[SOURCE DATA]

###

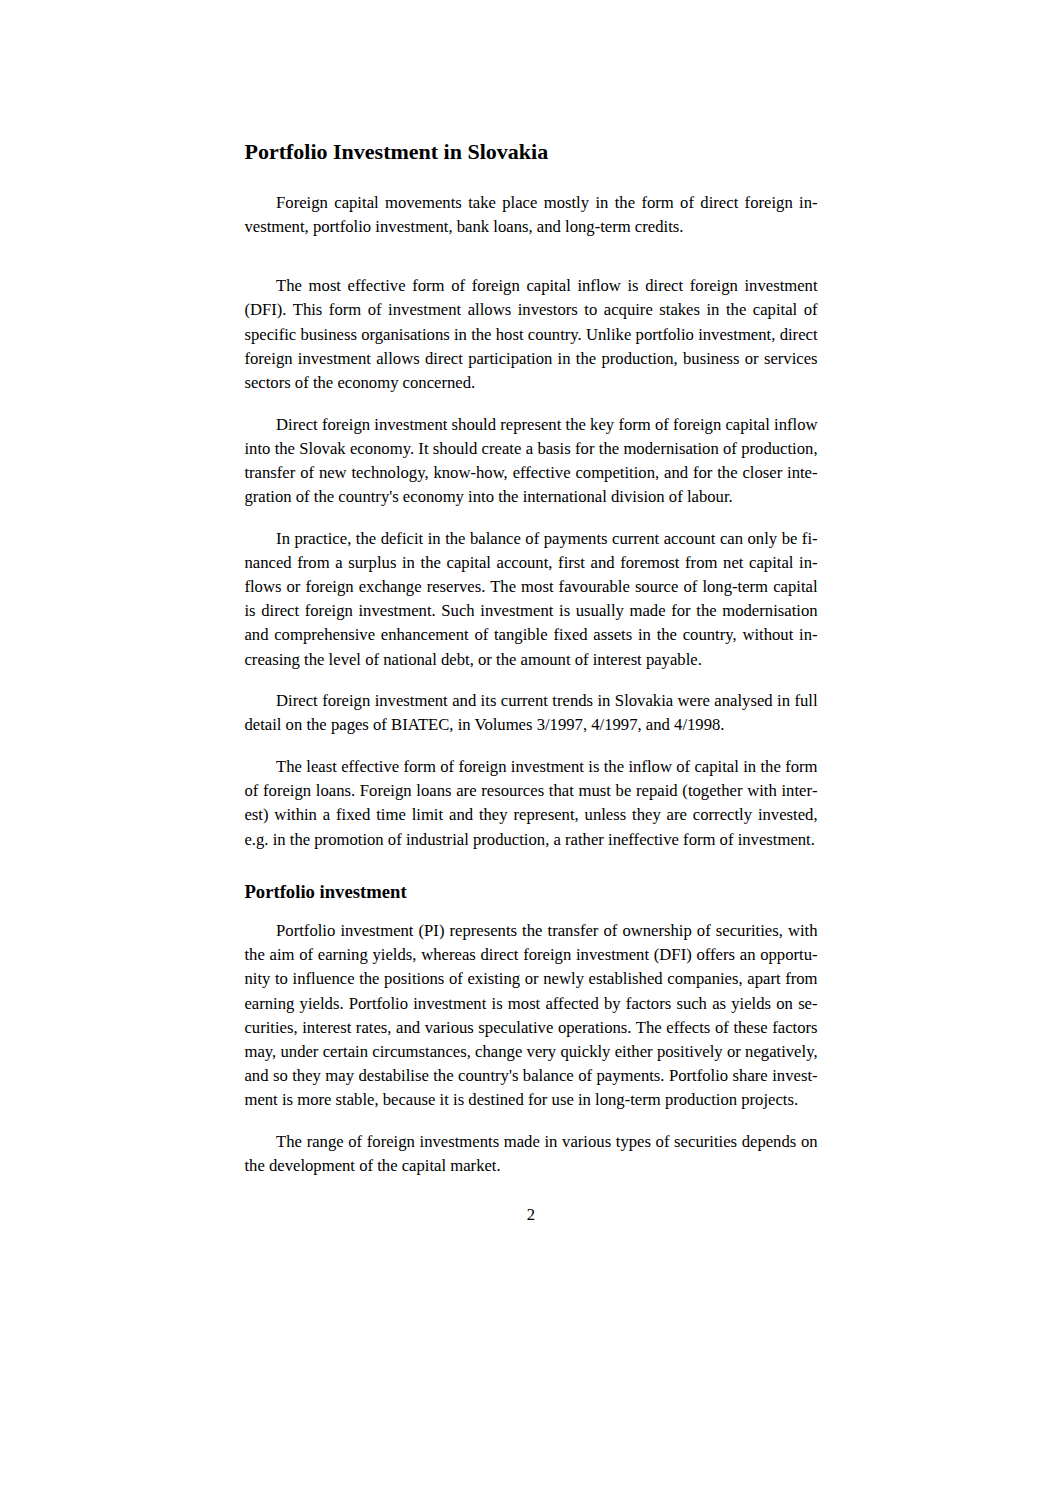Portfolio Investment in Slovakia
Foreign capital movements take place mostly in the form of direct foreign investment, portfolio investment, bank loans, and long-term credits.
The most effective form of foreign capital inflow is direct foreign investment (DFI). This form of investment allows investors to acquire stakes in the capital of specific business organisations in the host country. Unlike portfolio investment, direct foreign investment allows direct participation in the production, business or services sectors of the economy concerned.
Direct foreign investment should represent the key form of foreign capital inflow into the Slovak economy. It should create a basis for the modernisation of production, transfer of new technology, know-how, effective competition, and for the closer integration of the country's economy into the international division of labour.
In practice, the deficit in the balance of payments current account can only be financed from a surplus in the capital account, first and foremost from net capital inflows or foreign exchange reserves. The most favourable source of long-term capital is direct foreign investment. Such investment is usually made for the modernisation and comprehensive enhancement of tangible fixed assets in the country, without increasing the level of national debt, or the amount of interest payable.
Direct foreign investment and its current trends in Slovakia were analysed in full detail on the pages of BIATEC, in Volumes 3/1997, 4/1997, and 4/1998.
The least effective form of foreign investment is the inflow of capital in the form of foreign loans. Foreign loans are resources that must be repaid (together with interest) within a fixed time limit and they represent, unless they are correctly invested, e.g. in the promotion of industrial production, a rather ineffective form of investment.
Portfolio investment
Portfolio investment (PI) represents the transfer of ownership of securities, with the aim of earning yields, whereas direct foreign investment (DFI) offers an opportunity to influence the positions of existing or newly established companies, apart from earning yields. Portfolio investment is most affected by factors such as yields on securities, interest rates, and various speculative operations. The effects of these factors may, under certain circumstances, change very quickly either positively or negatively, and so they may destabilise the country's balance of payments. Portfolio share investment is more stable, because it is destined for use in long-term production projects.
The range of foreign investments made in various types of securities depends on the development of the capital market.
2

###

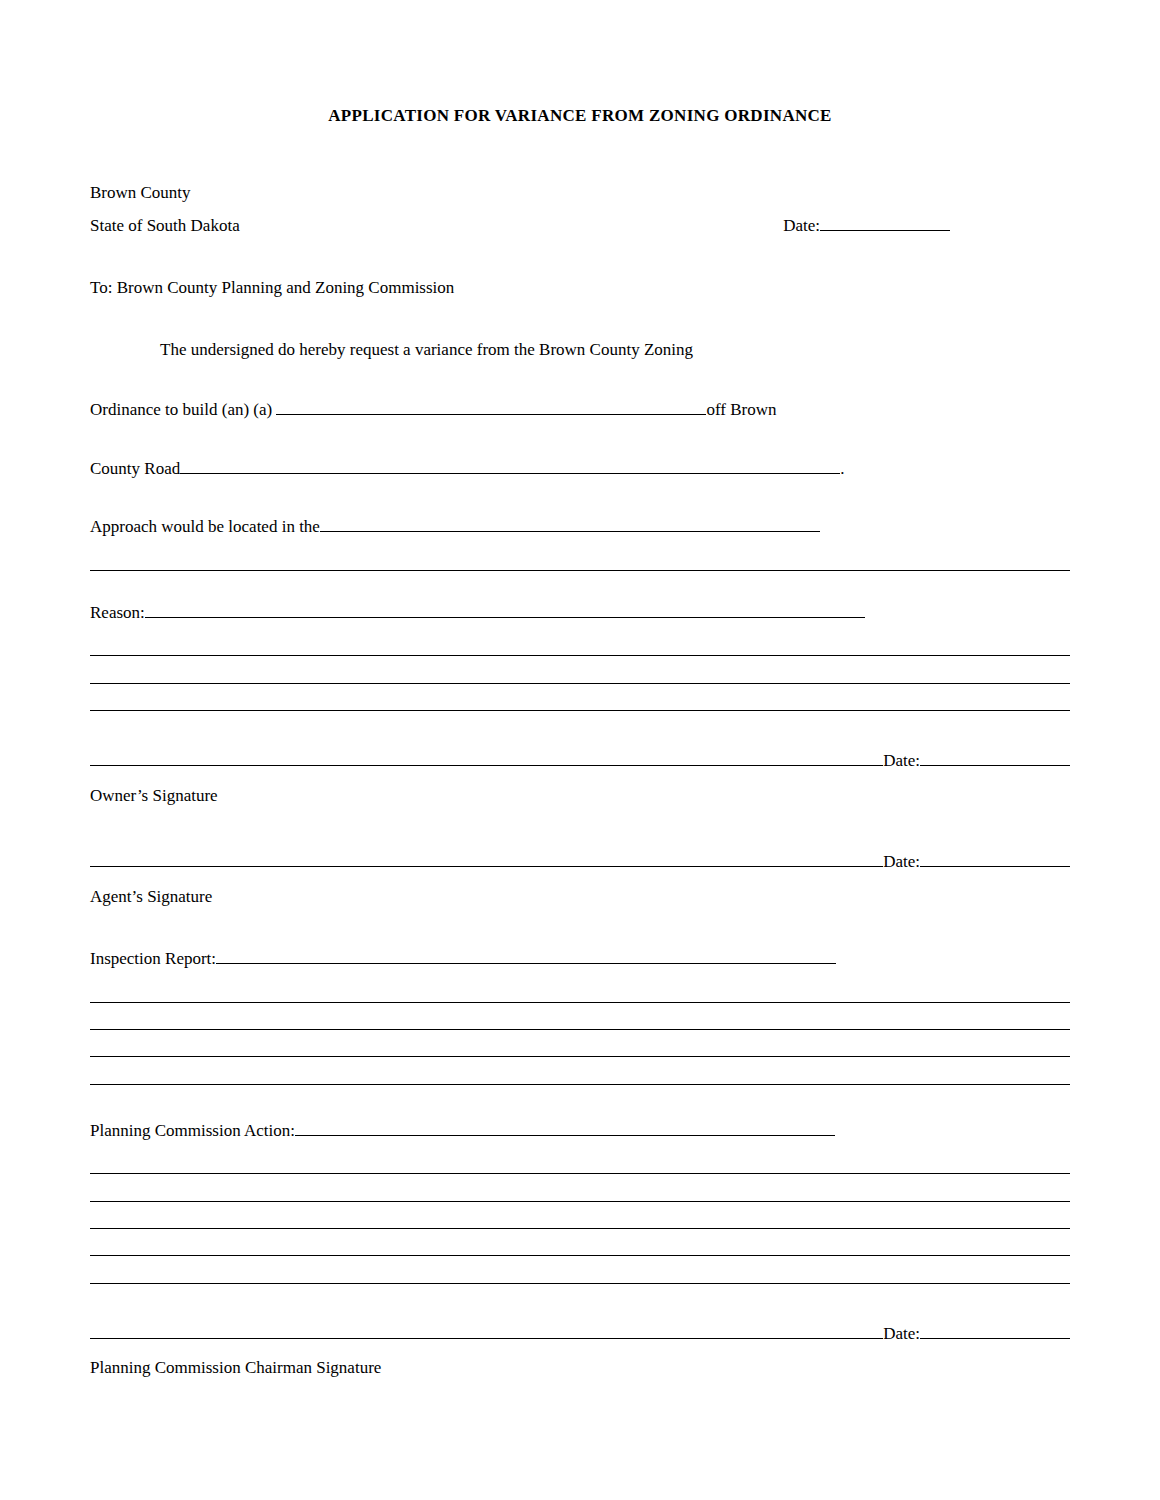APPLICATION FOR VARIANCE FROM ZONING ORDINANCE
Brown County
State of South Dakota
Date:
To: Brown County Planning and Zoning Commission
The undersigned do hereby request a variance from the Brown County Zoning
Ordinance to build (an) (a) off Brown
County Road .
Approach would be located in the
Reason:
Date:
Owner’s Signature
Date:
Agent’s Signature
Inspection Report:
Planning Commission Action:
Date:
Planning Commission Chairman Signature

###

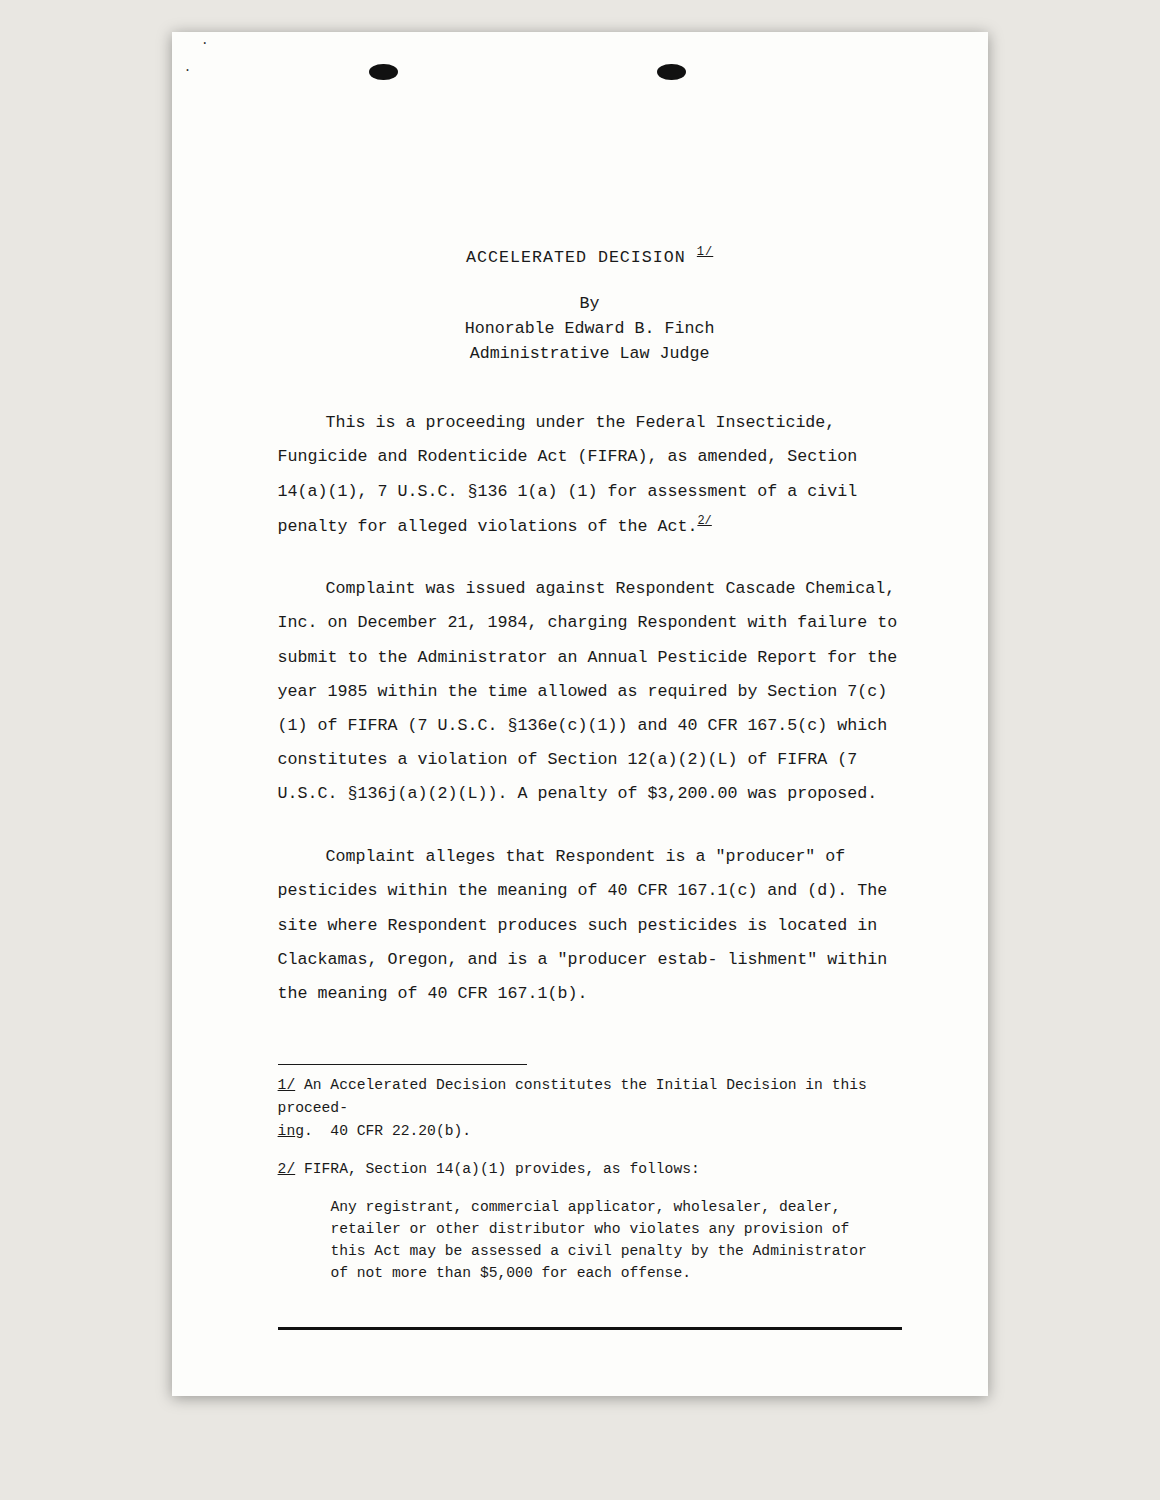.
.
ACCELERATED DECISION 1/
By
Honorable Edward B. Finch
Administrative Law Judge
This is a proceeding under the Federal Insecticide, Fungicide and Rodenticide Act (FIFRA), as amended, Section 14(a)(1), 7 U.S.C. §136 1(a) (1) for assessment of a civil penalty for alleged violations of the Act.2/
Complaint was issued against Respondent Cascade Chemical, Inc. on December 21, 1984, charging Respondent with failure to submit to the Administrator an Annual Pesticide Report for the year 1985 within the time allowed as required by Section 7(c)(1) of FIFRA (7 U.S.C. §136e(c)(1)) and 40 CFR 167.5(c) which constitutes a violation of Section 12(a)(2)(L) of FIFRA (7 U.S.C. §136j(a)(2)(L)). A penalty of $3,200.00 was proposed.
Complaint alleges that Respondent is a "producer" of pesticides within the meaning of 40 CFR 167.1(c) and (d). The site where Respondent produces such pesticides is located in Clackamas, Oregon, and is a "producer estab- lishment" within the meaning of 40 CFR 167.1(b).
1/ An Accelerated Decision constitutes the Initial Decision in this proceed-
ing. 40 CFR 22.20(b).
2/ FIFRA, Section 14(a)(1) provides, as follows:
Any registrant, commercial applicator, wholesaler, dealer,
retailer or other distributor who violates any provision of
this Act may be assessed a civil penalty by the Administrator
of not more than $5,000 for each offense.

###

[TO DO]
Look above for the line containing "Portfolio Investment in Slovakia", then copy exactly from it through the line containing "Foreign capital movements", keeping both and leaving out pictures. Add nothing else.

[TASK RESPONSE]
Portfolio Investment in Slovakia
Foreign capital movements take place mostly in the form of direct foreign investment, portfolio investment, bank loans, and long-term credits.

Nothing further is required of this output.